Donatien Grau — Programmes contemporains du musée d’Orsay
Le musée d’Orsay présente depuis le 25 juin une exposition exceptionnelle de Tracey Emin, La peur d’aimer, qui orchestre un dialogue fécond entre ses propres œuvres réalisées pour l’occasion et une sélection de dessins issus du fonds du musée. Rencontre avec Donatien Grau, conseiller pour les programmes contemporains du musée d’Orsay et collaborateur de ce projet qui revient avec nous sur cette exposition et la politique contemporaine du musée.
Guillaume Benoit : Pourquoi avoir pensé à Tracey Emin pour ce projet ?

########################################

*Consigne a:*
Recopiez à l'identique les lignes des données, en commençant par la ligne qui contient « Used Caterpillar 330DL Excavator » et en allant jusqu'à la fin des données.

########################################

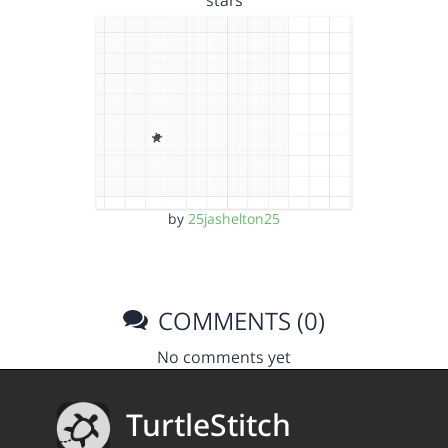
stars
by
25jashelton25
COMMENTS (0)
No comments yet
TurtleStitch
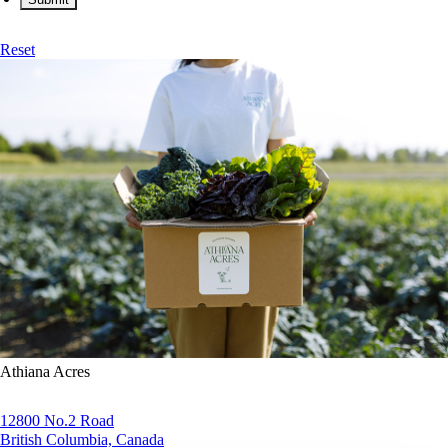
Reset
Athiana Acres
12800 No.2 Road
British Columbia, Canada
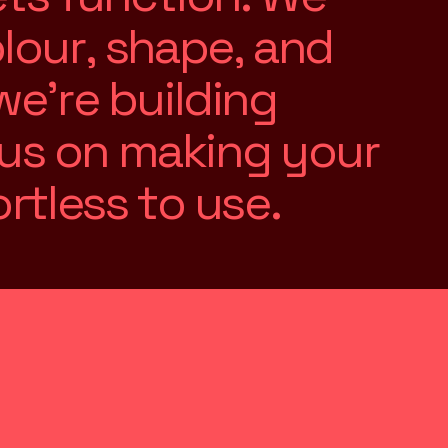
o
l
o
u
r
,
s
h
a
p
e
,
a
n
d
w
e
’
r
e
b
u
i
l
d
i
n
g
u
s
o
n
m
a
k
i
n
g
y
o
u
r
o
r
t
l
e
s
s
t
o
u
s
e
.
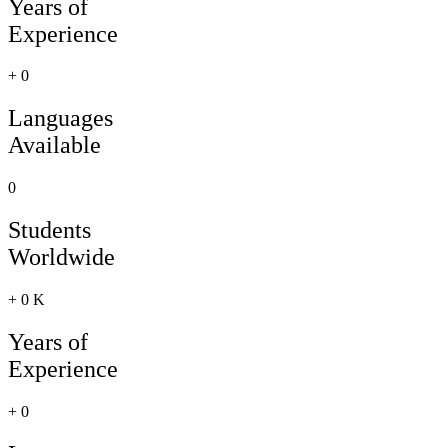
Years of
Experience
+
0
Languages
Available
0
Students
Worldwide
+
0
K
Years of
Experience
+
0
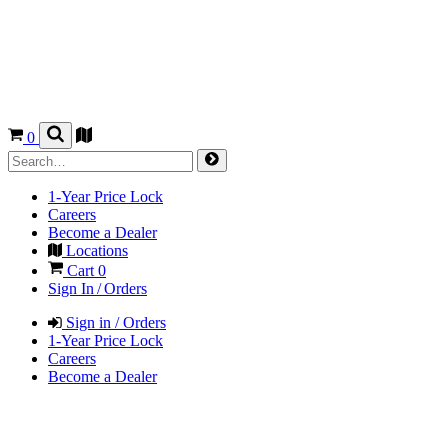
0
1-Year Price Lock
Careers
Become a Dealer
Locations
Cart
0
Sign In / Orders
Sign in / Orders
1-Year Price Lock
Careers
Become a Dealer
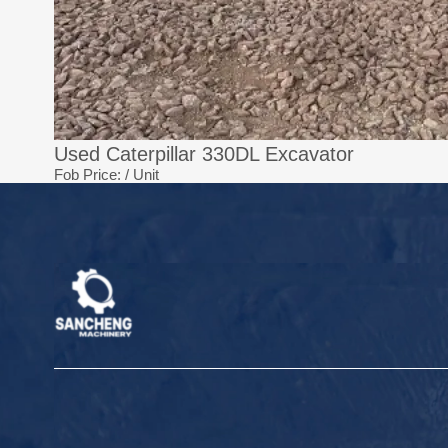
Used Caterpillar 330DL Excavator
Fob Price:
/ Unit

########################################

*Consigne b:*
Reprenez le passage du texte sur l'exposition de Tracey Emin qui commence par « Donatien Grau — » et va jusqu'à « ce projet ? », en remplaçant « dialogue » par « échange ».

*Corrigé a:*
Used Caterpillar 330DL Excavator
Fob Price:
/ Unit

*Corrigé b:*
Donatien Grau — Programmes contemporains du musée d’Orsay
Le musée d’Orsay présente depuis le 25 juin une exposition exceptionnelle de Tracey Emin, La peur d’aimer, qui orchestre un échange fécond entre ses propres œuvres réalisées pour l’occasion et une sélection de dessins issus du fonds du musée. Rencontre avec Donatien Grau, conseiller pour les programmes contemporains du musée d’Orsay et collaborateur de ce projet qui revient avec nous sur cette exposition et la politique contemporaine du musée.
Guillaume Benoit : Pourquoi avoir pensé à Tracey Emin pour ce projet ?